Perfusion dyssynchrony analysis

Abstract

Aims: We sought to describe perfusion dyssynchrony analysis specifically to exploit the high temporal resolution of stress perfusion CMR. This novel approach detects differences in the temporal distribution of the wash-in of contrast agent across the left ventricular wall.

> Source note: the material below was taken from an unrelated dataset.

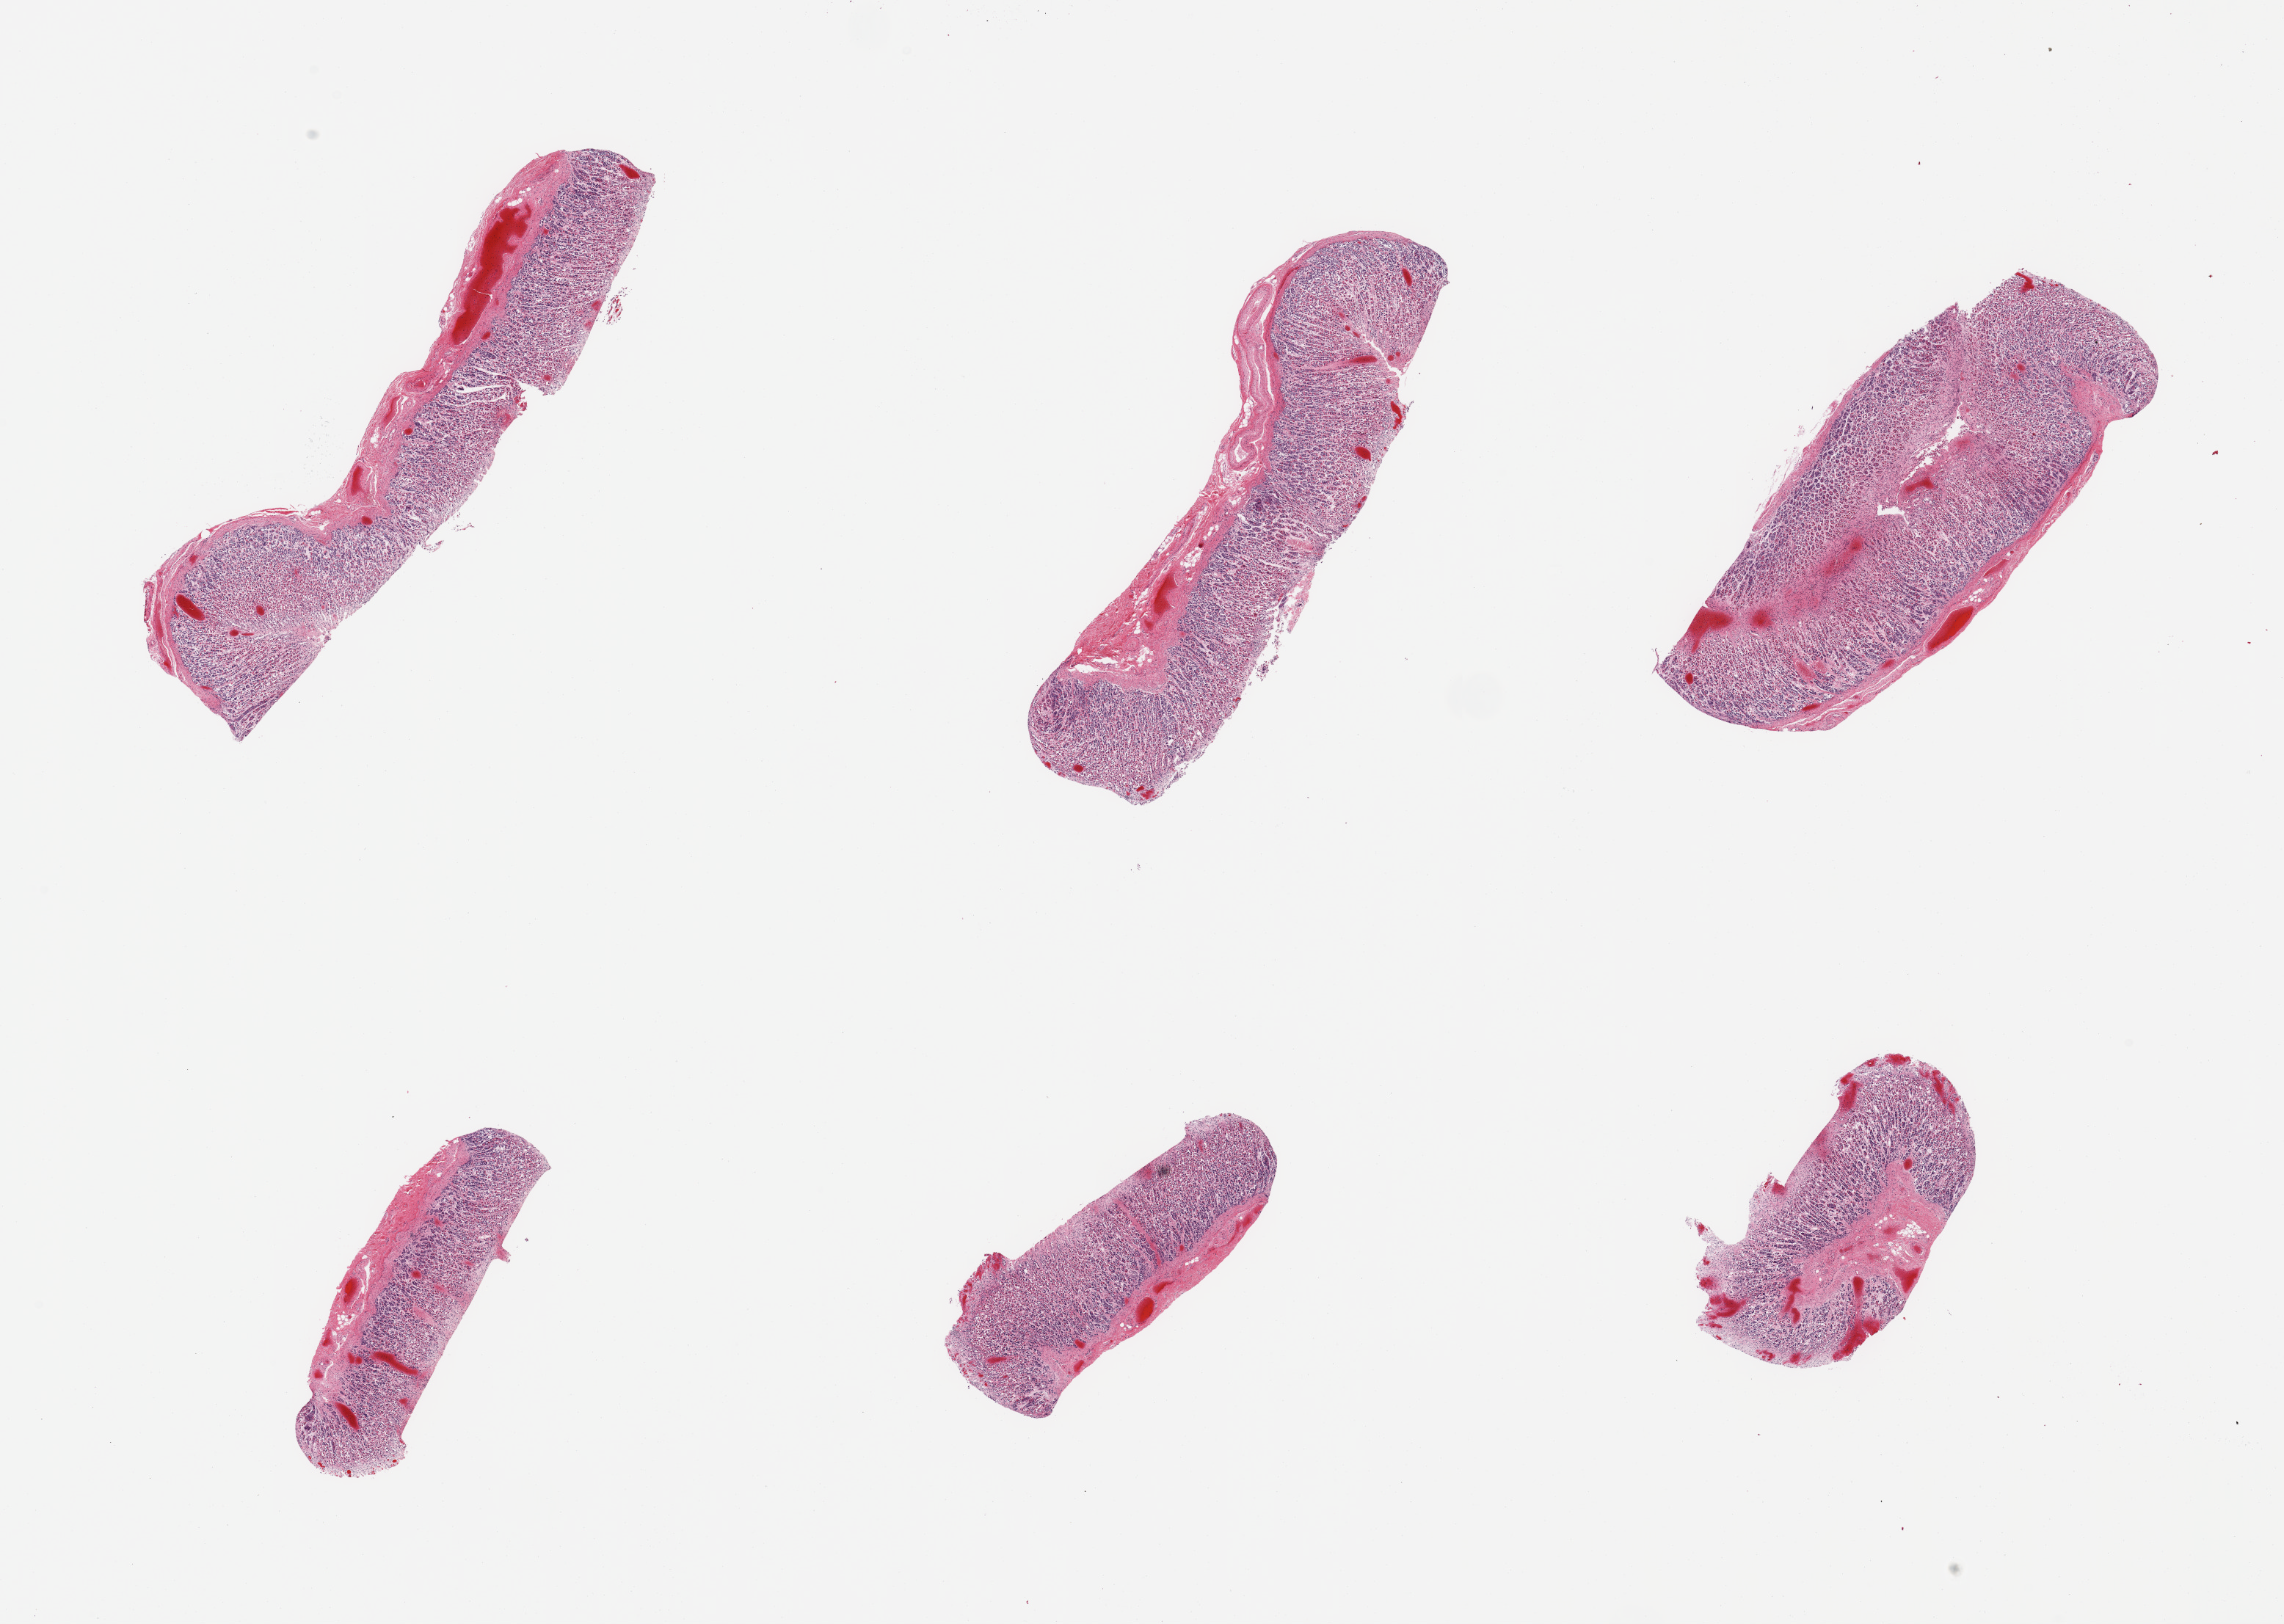
Whole-slide image, H&E stain, a low-resolution overview of the entire scanned area, about 24.6 x 17.5 mm (slide scanned at 20x); PAXgene-fixed paraffin-embedded (PFPE) section; target tissue: stomach; tissue donor sample.
Pathologist's review note for this sample: 6 pieces; mucosa only; no muscularis.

Methods and results: Ninety-eight patients with suspected coronary artery disease (CAD) were retrospectively identified. All patients had undergone perfusion CMR at 3T and invasive angiography with fractional flow reserve (FFR) of lesions visually judged >50% stenosis. Stress images were analysed using four different perfusion dyssynchrony indices: the variance and coefficient of variation of the time to maximum signal upslope (V-TTMU and C-TTMU) and the variance and coefficient of variation of the time to peak myocardial signal enhancement (V-TTP and C-TTP). Patients were classified according to the number of vessels with haemodynamically significant CAD indicated by FFR <0.8. All indices of perfusion dyssynchrony were capable of identifying the presence of significant CAD. C-TTP >10% identified CAD with sensitivity 0.889, specificity 0.857 (P < 0.0001). All indices correlated with the number of diseased vessels. C-TTP >12% identified multi-vessel disease with sensitivity 0.806, specificity 0.657 (P < 0.0001). C-TTP was also the dyssynchrony index with the best inter- and intra-observer reproducibility. Perfusion dyssynchrony indices showed weak correlation with other invasive and non-invasive measurements of the severity of ischaemia, including FFR, visual ischaemic burden, and MPR.

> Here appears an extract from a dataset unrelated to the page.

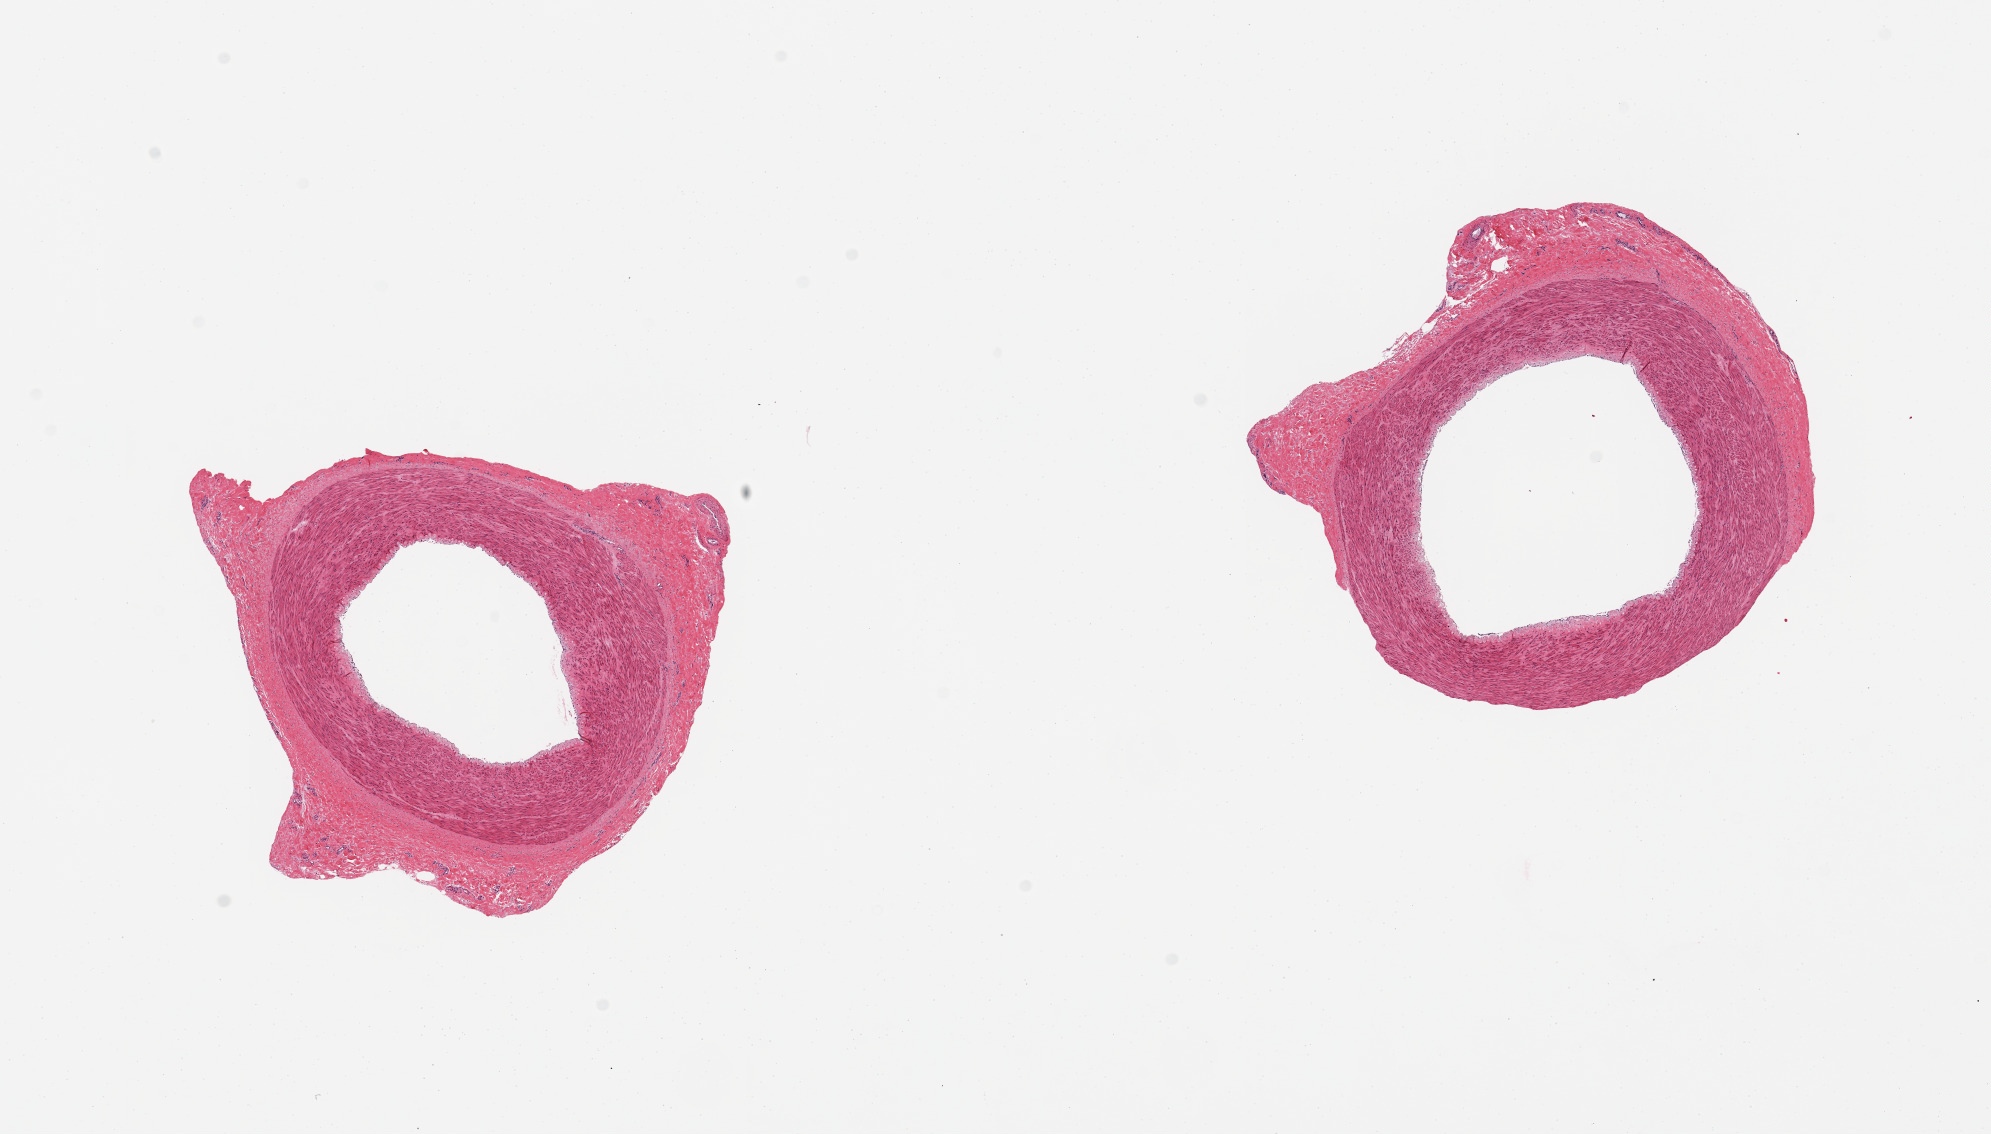
Whole-slide image, H&E stain — shown as a low-resolution overview of the whole scanned area (about 15.8 x 9.0 mm), PAXgene-fixed paraffin-embedded (PFPE) section, section of tibial artery (target tissue), tissue donor sample.
• review note (as recorded): 2 pieces; well trimmed; no lesions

Conclusion: These findings suggest that perfusion dyssynchrony analysis is a robust novel approach to the analysis of first-pass perfusion and has the potential to add complementary information to aid assessment of CAD.

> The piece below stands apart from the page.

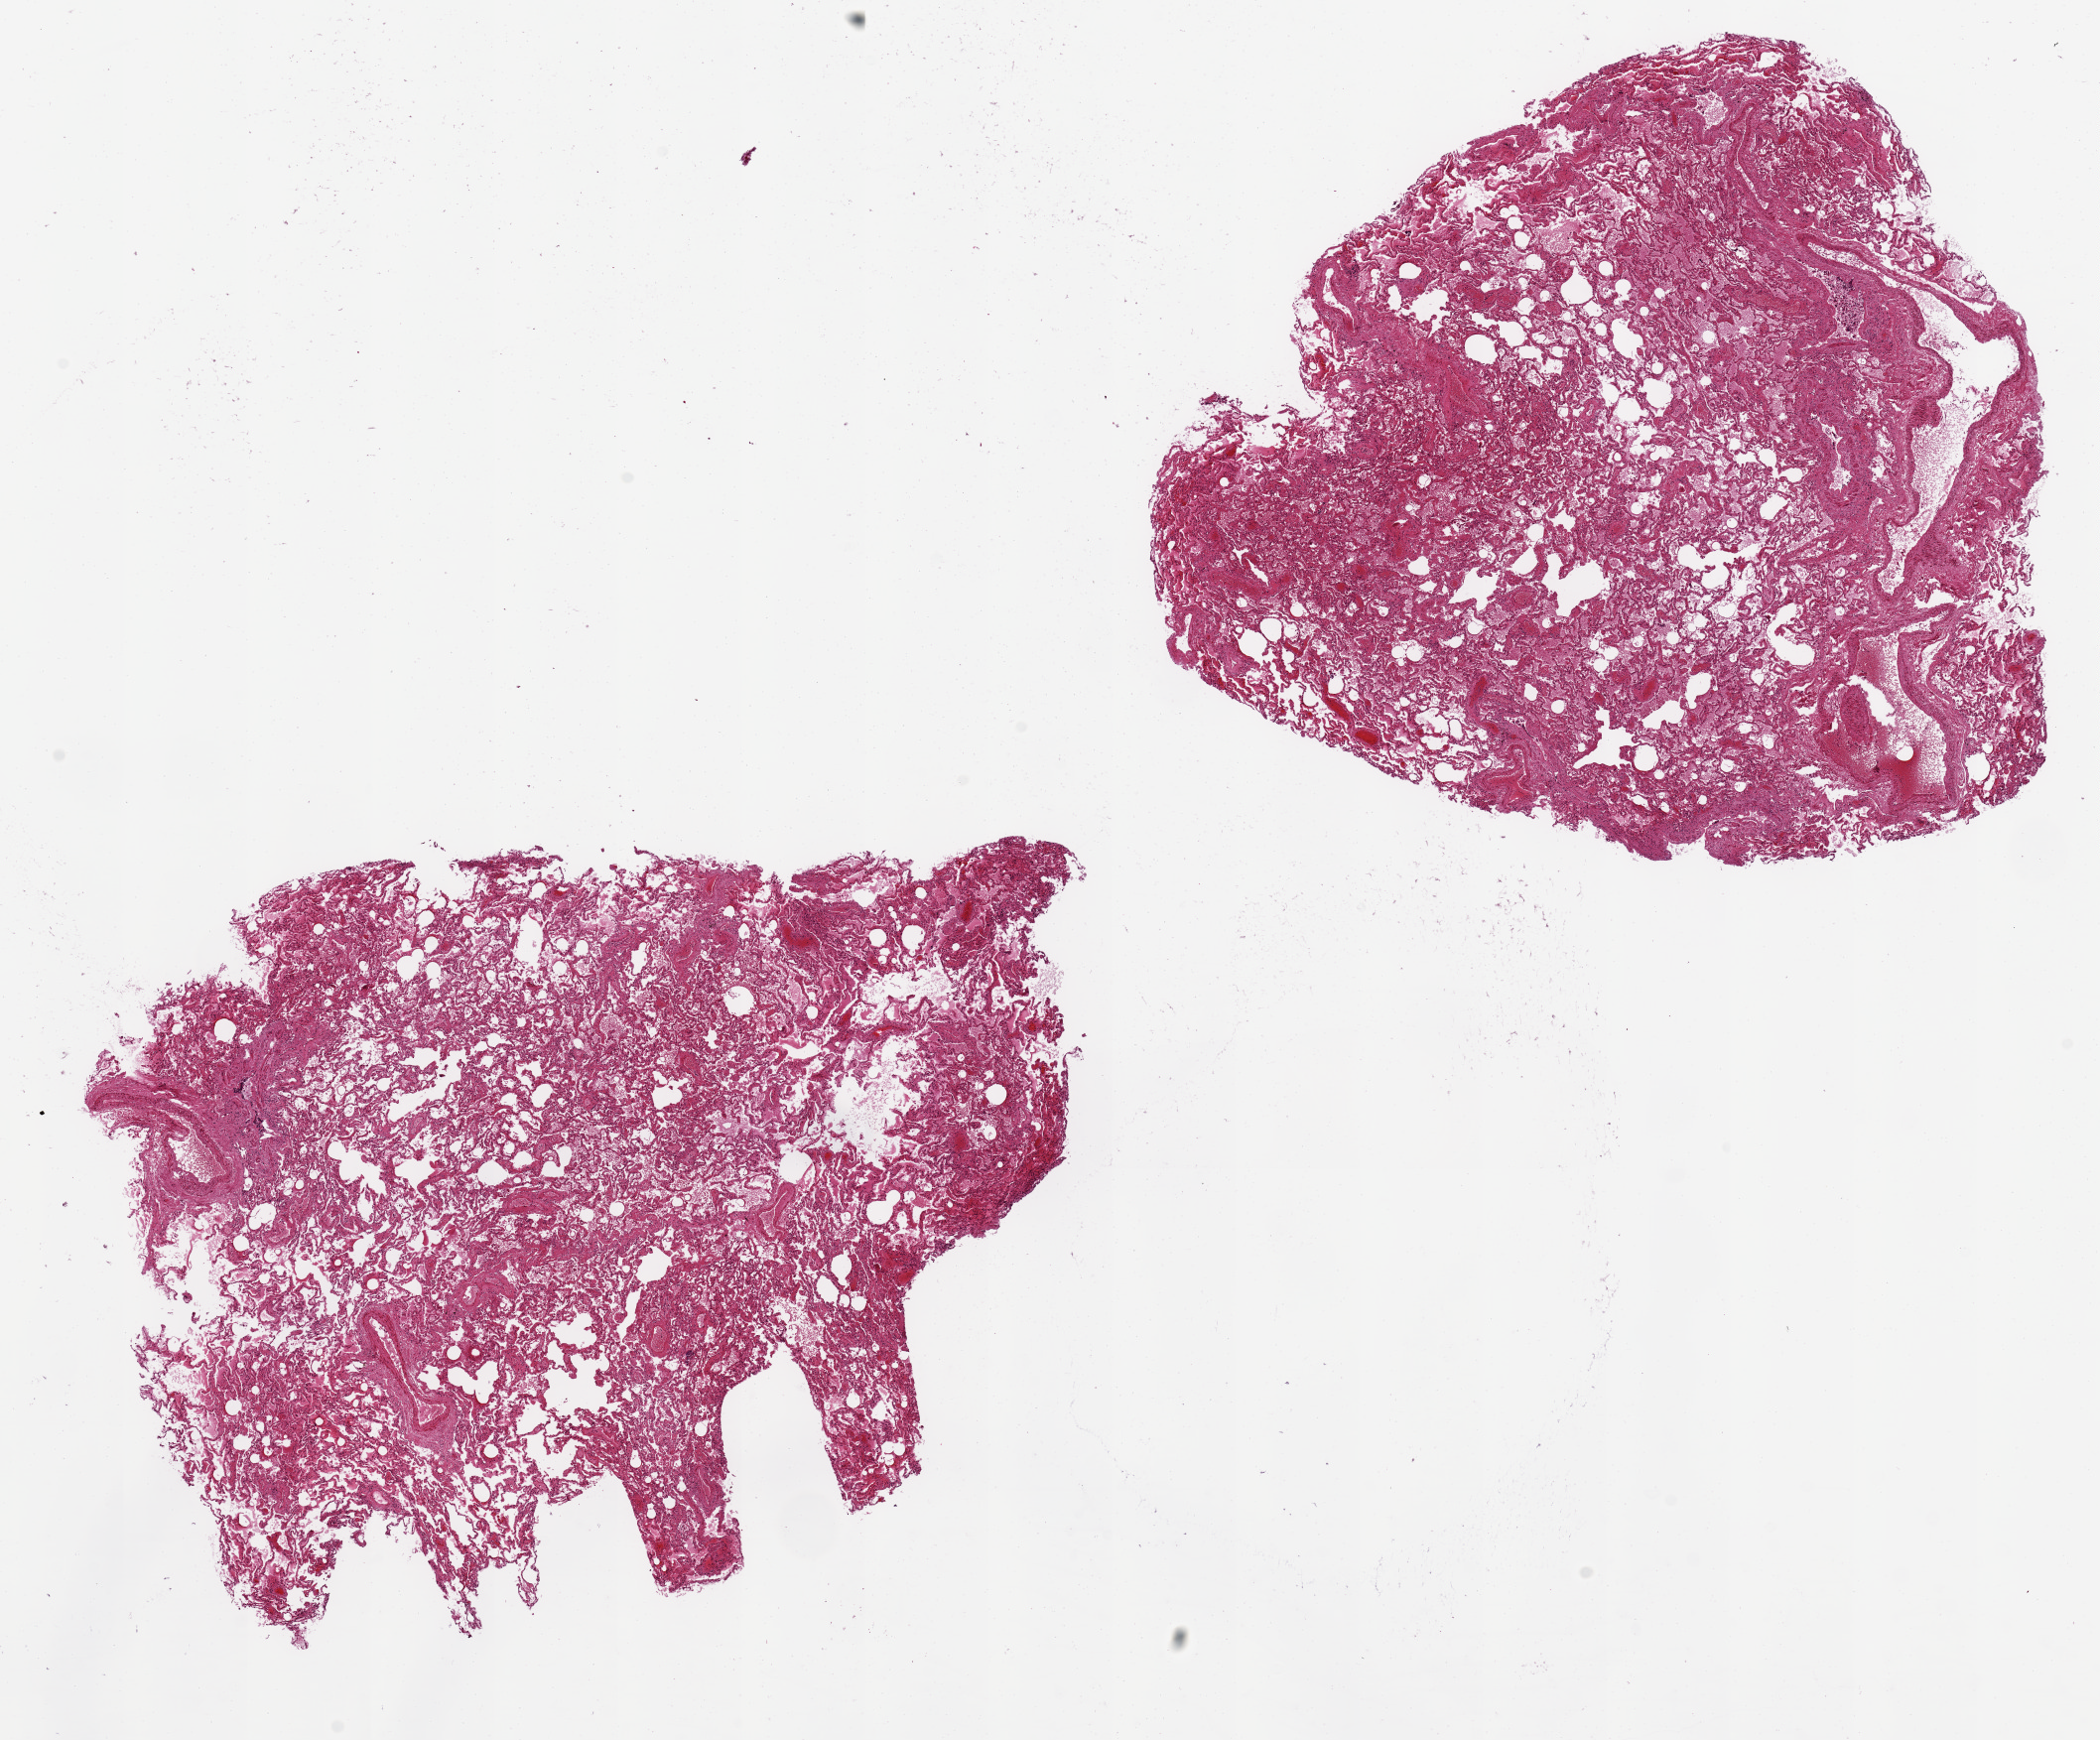
Hematoxylin and eosin (H&E) whole-slide image — shown as a low-resolution overview of the whole scanned area (about 16.7 x 13.9 mm, acquisition: 20x scan), PAXgene-fixed paraffin-embedded (PFPE) section, section of lung (target tissue), donor tissue sample. Donor sex: male.
• review note (as recorded): 2 aliquots, ~8x7mm. Diffuse patchy congestion. Moderately autolyzed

Keywords: adenosine; dyssynchrony analysis; gadolinium; perfusion.

Figure 1

Areas of abnormal myocardial perfusion are characterized by reduced and delayed wash-in of contrast agent. These features are the basis for visual analysis. Quantitative analysis detects and measures absolute differences of perfusion (vertical arrow). To achieve this, myocardial signal intensity curves require temporal realignment before deconvolution with the arterial input function. This is particularly important when high-resolution voxel-wise perfusion quantification is performed. Dyssynchrony analysis instead does not take into account changes in the amplitude of signal intensity but rather isolates and measures the temporal dyssynchrony of the wash-in curves (horizontal arrow). SI, signal intensity.

Figure 2

Schematic representation of perfusion dyssynchrony analysis. First-pass myocardial signal intensity curves are shown for two myocardial segments (Segment A and Segment B) and for the AIF measured from the LV cavity. A₁ and B₁ indicate the point of maximum signal intensity upslope in each segment. A₂ and B₂ indicate the peak of signal intensity in each segment. In this schematic example, the calculated perfusion dyssynchrony indices are coefficient of variation of time to maximum upslope (C-TTMU) 22%; variance of time to maximum upslope (V-TTMU) 2.3 s²; coefficient of variation of time to peak signal (C-TTP) 8.8%; variance of time to peak signal (V-TTP) 1 s².

Figure 3

Intra- (A) and inter-observer (B) variabilities of perfusion dyssynchrony analysis. Bland–Altman graphs for each parameter.

Figure 4

Intra- (A) and inter-observer (B) variabilities of perfusion dyssynchrony analysis. Pearson's r analysis for each parameter.

Figure 5

Results of image quality analysis. No significant differences were observed among groups for image quality (A), respiratory motion (B), and dark rim artefacts (C).

Figure 6

Proposed pathophysiology of myocardial perfusion dyssynchrony. In normal hearts (left), myocardial perfusion shows a temporally homogeneous perfusion. The presence of flow-limiting CAD influences the propagation of the contrast agent through the coronary circulation. Temporal dyssynchrony is caused by the interaction between flow-limiting stenoses and down-stream coronary capacitance. This effect is proportional to the number of flow-limiting coronary lesions. LAD, left anterior descending coronary artery; LCX, left circumflex coronary artery; LM, left main coronary artery; RCA, right coronary artery.